Unfortunately, it has; and this is still happening. There are three key reasons for this: firstly, COVID-19 is an airborne disease, like TB, and it primarily affects the lungs. This has meant that a lot of the doctors and nurses working in pulmonology departments, who had previously been primarily dealing with TB, had to shift their focus from TB to COVID-19. That has had a huge impact, particularly in countries where TB was already a problem. The second reason is that a lot of the hospital departments and beds which had previously been set aside for TB patients were also refocused towards COVID-19. The same has applied to equipment such as the GeneXpert machine, which performs rapid molecular testing for TB, but which has been repurposed in a number of facilities to test for COVID-19. The other key impact has been on funding for TB research and treatment: a lot of attention and financing has obviously been redirected towards COVID-19.

© iStock/wilpunt-

Aside from these factors, lockdown measures have increased the number of barriers facing people with TB: if people are already vulnerable, it has become more difficult for them to get anywhere. People who may have TB are too scared of the risk of COVID-19 to go to the hospital to be diagnosed; this fear of accessing care means that instead of getting treatment, they will stay at home and risk infecting others.
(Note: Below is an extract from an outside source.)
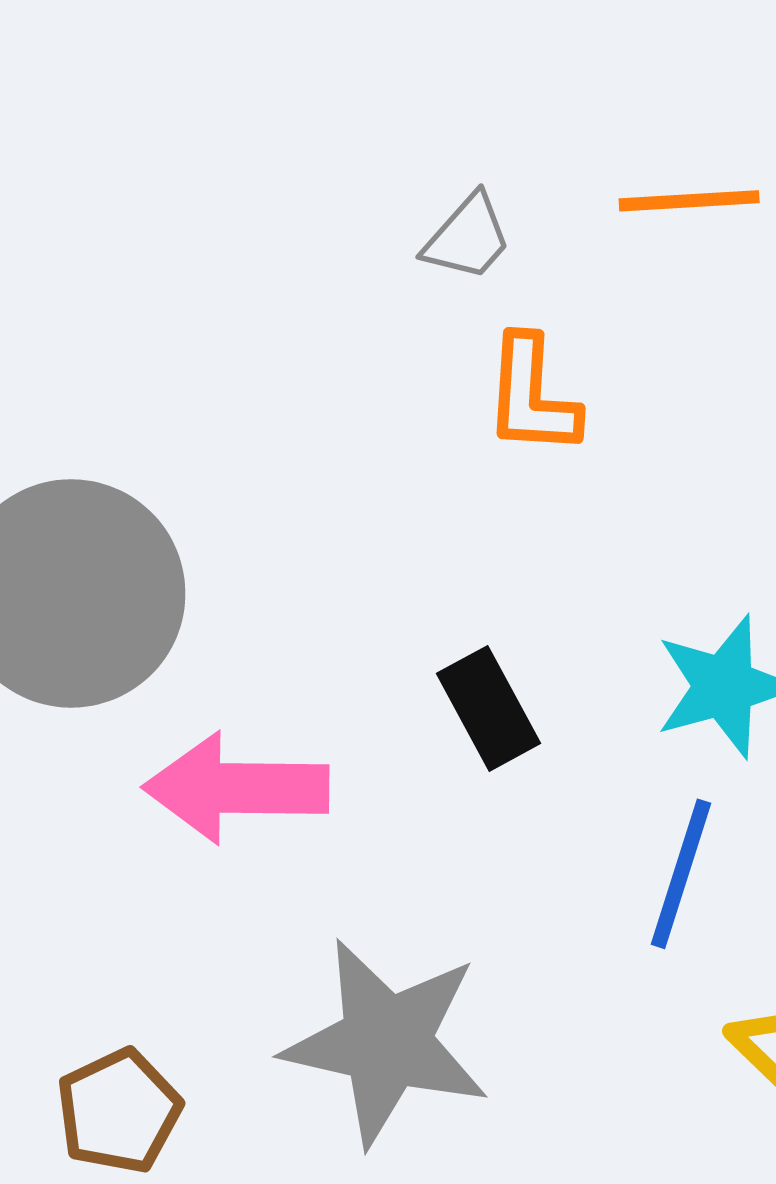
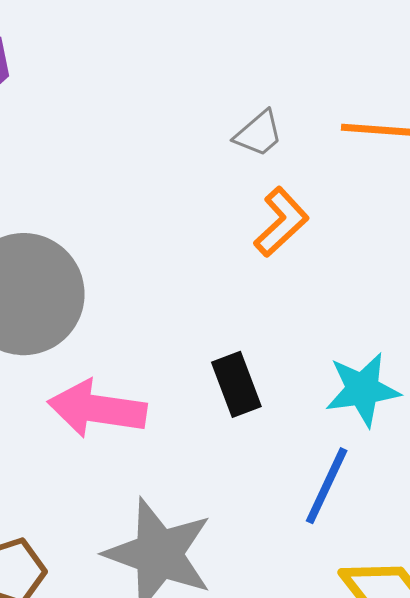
orange L-shape: (532, 396) -> (281, 222), turned -144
What can be done to address the continued threat of TB at the policy level?

The heads of state and ministers of health in countries with a high burden of TB need to be aware that TB is a big threat not only to their people, but also to their economy. The impact that it has on the economies of countries is really huge. The decision-makers in these countries all signed commitments at the UN High-Level Meeting to end TB by 2030 and to deliver on the key objectives for the end of 2022; and there needs to be a degree of smart thinking to examine what can be done to continue the fight against TB, rather than just focusing on COVID-19.

Civil society and communities at the grassroots are essential for any disease, but they are particularly important for TB. Having groups of community health workers, who are properly equipped, paid, informed and trained, deployed in communities to speak with people; to communicate with them what must be done; encouraging them to seek diagnosis and treatment; and even accompanying them to clinics and supervising their treatment, can be very beneficial.

There are solutions available: India is doing fantastic work in trying to end TB by 2025; there are efforts in a few countries such as Indonesia, Nigeria, the Philippines and South Africa maintaining that TB work. All these efforts start with the people – not only the decision-makers, but also the general population – being aware that in many countries of the world, even taking COVID-19 into account, tuberculosis is still one of the main killers. And that is a huge failure.